TASK TO COMPLETE → Look through the entries below and return all lines including the word "yaşam".

(Stored dataset items)
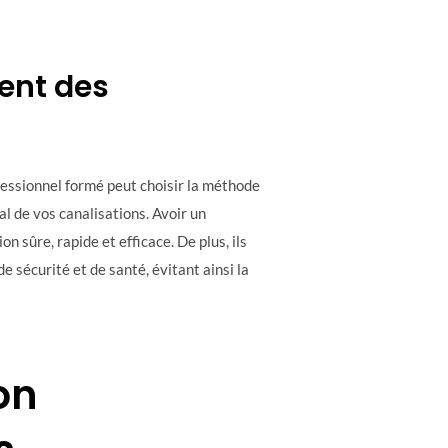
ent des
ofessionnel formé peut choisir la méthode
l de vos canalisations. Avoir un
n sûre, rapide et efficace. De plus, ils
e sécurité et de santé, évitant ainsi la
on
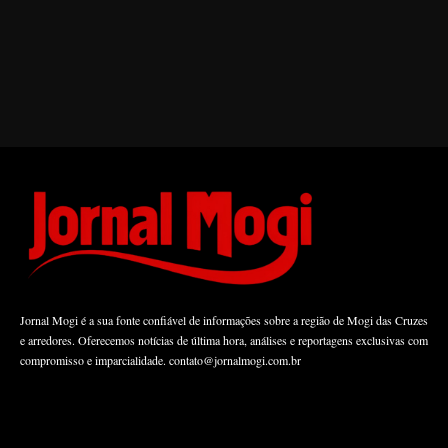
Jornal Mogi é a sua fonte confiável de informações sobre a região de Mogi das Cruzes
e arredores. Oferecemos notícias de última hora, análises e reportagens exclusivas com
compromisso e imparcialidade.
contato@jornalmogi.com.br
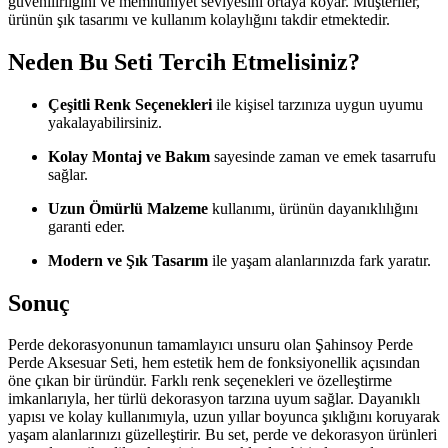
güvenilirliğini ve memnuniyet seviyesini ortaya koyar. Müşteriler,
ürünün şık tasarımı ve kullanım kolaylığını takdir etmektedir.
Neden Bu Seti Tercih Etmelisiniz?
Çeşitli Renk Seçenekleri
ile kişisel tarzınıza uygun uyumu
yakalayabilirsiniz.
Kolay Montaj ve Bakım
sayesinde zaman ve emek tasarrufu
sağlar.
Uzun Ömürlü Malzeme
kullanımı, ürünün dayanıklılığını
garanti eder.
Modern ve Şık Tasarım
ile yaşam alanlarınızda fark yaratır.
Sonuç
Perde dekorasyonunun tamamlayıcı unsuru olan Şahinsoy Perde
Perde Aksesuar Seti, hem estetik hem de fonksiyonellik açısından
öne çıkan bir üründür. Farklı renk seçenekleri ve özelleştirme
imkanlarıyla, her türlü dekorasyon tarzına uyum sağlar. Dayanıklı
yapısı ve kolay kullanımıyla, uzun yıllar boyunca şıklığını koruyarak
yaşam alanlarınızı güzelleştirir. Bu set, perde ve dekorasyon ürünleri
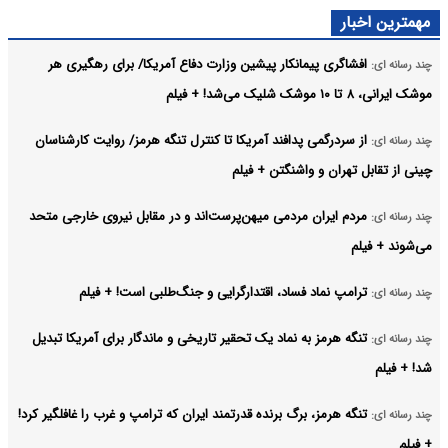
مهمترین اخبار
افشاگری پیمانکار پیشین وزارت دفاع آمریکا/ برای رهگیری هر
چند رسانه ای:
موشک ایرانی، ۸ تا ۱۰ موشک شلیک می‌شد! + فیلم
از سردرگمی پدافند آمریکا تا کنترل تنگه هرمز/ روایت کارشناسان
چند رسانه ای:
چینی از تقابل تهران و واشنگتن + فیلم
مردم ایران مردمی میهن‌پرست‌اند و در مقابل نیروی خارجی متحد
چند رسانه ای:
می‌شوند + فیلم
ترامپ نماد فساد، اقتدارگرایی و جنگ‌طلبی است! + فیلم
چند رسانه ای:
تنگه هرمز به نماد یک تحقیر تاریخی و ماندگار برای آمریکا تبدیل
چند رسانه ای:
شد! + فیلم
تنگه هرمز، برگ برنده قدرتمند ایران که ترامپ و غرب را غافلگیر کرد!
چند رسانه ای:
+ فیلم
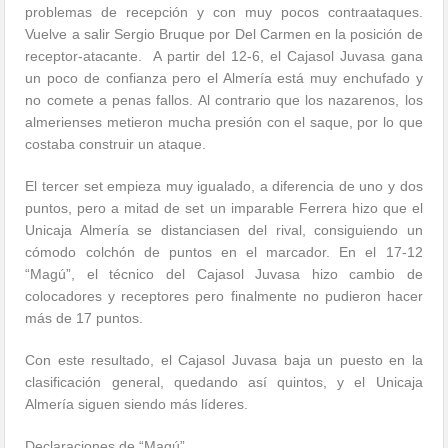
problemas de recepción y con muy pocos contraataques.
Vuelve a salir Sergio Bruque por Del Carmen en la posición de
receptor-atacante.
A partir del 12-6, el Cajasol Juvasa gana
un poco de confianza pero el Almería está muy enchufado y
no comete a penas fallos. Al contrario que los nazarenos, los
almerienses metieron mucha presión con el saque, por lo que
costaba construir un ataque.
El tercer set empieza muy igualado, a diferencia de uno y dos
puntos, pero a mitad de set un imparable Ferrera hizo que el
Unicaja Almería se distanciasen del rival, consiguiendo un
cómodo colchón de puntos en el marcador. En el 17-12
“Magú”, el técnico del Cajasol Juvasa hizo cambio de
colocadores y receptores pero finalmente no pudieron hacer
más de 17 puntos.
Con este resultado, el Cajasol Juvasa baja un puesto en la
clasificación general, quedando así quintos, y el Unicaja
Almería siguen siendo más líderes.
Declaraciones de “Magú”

EXPECTED ANSWER →
ile yaşam alanlarınızda fark yaratır.
yaşam alanlarınızı güzelleştirir. Bu set, perde ve dekorasyon ürünleri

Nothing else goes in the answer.